◆ **Task brief**: Transcribe the data exactly.

◆ **Data supplied**:
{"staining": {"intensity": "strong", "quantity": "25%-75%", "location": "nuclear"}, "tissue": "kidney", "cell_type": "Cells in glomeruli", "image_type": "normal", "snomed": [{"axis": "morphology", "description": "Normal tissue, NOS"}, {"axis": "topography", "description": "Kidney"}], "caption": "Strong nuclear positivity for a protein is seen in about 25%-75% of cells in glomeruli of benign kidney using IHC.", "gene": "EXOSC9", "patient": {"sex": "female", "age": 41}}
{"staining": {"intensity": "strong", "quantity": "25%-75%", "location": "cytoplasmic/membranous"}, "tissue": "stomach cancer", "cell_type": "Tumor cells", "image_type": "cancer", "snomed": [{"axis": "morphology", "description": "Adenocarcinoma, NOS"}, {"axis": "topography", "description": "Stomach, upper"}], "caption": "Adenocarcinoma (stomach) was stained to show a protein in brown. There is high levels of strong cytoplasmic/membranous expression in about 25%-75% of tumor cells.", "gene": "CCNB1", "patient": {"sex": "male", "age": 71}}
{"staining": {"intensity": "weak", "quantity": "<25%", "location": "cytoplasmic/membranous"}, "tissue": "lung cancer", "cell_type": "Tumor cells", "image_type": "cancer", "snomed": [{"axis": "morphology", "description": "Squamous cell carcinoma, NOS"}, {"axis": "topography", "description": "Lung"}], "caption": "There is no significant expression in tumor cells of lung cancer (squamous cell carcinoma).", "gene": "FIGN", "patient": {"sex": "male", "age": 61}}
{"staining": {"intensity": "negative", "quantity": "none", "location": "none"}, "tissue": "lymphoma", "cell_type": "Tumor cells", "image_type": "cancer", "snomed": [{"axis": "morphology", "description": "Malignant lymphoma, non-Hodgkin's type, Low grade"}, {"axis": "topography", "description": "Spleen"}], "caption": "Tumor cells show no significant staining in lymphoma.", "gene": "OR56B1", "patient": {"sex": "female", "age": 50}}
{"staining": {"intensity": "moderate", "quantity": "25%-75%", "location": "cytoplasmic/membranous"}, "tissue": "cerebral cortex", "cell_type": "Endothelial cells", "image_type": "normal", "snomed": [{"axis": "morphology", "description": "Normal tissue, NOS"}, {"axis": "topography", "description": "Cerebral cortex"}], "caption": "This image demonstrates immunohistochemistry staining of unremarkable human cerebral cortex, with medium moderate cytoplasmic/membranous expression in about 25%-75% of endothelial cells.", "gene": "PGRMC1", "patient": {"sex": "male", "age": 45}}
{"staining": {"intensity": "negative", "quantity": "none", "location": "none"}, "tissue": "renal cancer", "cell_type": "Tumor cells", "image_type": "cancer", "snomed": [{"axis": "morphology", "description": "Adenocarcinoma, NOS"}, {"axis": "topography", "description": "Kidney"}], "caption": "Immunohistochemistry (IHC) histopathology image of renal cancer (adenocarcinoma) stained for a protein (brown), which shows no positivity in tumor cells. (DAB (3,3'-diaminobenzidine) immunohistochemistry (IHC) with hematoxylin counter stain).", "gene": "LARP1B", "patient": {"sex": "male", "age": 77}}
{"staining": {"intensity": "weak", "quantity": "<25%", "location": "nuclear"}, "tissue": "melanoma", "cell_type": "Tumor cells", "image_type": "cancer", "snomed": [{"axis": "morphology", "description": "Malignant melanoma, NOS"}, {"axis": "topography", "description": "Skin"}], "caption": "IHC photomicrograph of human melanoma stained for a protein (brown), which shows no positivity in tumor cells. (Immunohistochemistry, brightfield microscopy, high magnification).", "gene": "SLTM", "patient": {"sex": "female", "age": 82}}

◆ **Reply to the exercise**:
{"staining": {"intensity": "strong", "quantity": "25%-75%", "location": "nuclear"}, "tissue": "kidney", "cell_type": "Cells in glomeruli", "image_type": "normal", "snomed": [{"axis": "morphology", "description": "Normal tissue, NOS"}, {"axis": "topography", "description": "Kidney"}], "caption": "Strong nuclear positivity for a protein is seen in about 25%-75% of cells in glomeruli of benign kidney using IHC.", "gene": "EXOSC9", "patient": {"sex": "female", "age": 41}}
{"staining": {"intensity": "strong", "quantity": "25%-75%", "location": "cytoplasmic/membranous"}, "tissue": "stomach cancer", "cell_type": "Tumor cells", "image_type": "cancer", "snomed": [{"axis": "morphology", "description": "Adenocarcinoma, NOS"}, {"axis": "topography", "description": "Stomach, upper"}], "caption": "Adenocarcinoma (stomach) was stained to show a protein in brown. There is high levels of strong cytoplasmic/membranous expression in about 25%-75% of tumor cells.", "gene": "CCNB1", "patient": {"sex": "male", "age": 71}}
{"staining": {"intensity": "weak", "quantity": "<25%", "location": "cytoplasmic/membranous"}, "tissue": "lung cancer", "cell_type": "Tumor cells", "image_type": "cancer", "snomed": [{"axis": "morphology", "description": "Squamous cell carcinoma, NOS"}, {"axis": "topography", "description": "Lung"}], "caption": "There is no significant expression in tumor cells of lung cancer (squamous cell carcinoma).", "gene": "FIGN", "patient": {"sex": "male", "age": 61}}
{"staining": {"intensity": "negative", "quantity": "none", "location": "none"}, "tissue": "lymphoma", "cell_type": "Tumor cells", "image_type": "cancer", "snomed": [{"axis": "morphology", "description": "Malignant lymphoma, non-Hodgkin's type, Low grade"}, {"axis": "topography", "description": "Spleen"}], "caption": "Tumor cells show no significant staining in lymphoma.", "gene": "OR56B1", "patient": {"sex": "female", "age": 50}}
{"staining": {"intensity": "moderate", "quantity": "25%-75%", "location": "cytoplasmic/membranous"}, "tissue": "cerebral cortex", "cell_type": "Endothelial cells", "image_type": "normal", "snomed": [{"axis": "morphology", "description": "Normal tissue, NOS"}, {"axis": "topography", "description": "Cerebral cortex"}], "caption": "This image demonstrates immunohistochemistry staining of unremarkable human cerebral cortex, with medium moderate cytoplasmic/membranous expression in about 25%-75% of endothelial cells.", "gene": "PGRMC1", "patient": {"sex": "male", "age": 45}}
{"staining": {"intensity": "negative", "quantity": "none", "location": "none"}, "tissue": "renal cancer", "cell_type": "Tumor cells", "image_type": "cancer", "snomed": [{"axis": "morphology", "description": "Adenocarcinoma, NOS"}, {"axis": "topography", "description": "Kidney"}], "caption": "Immunohistochemistry (IHC) histopathology image of renal cancer (adenocarcinoma) stained for a protein (brown), which shows no positivity in tumor cells. (DAB (3,3'-diaminobenzidine) immunohistochemistry (IHC) with hematoxylin counter stain).", "gene": "LARP1B", "patient": {"sex": "male", "age": 77}}
{"staining": {"intensity": "weak", "quantity": "<25%", "location": "nuclear"}, "tissue": "melanoma", "cell_type": "Tumor cells", "image_type": "cancer", "snomed": [{"axis": "morphology", "description": "Malignant melanoma, NOS"}, {"axis": "topography", "description": "Skin"}], "caption": "IHC photomicrograph of human melanoma stained for a protein (brown), which shows no positivity in tumor cells. (Immunohistochemistry, brightfield microscopy, high magnification).", "gene": "SLTM", "patient": {"sex": "female", "age": 82}}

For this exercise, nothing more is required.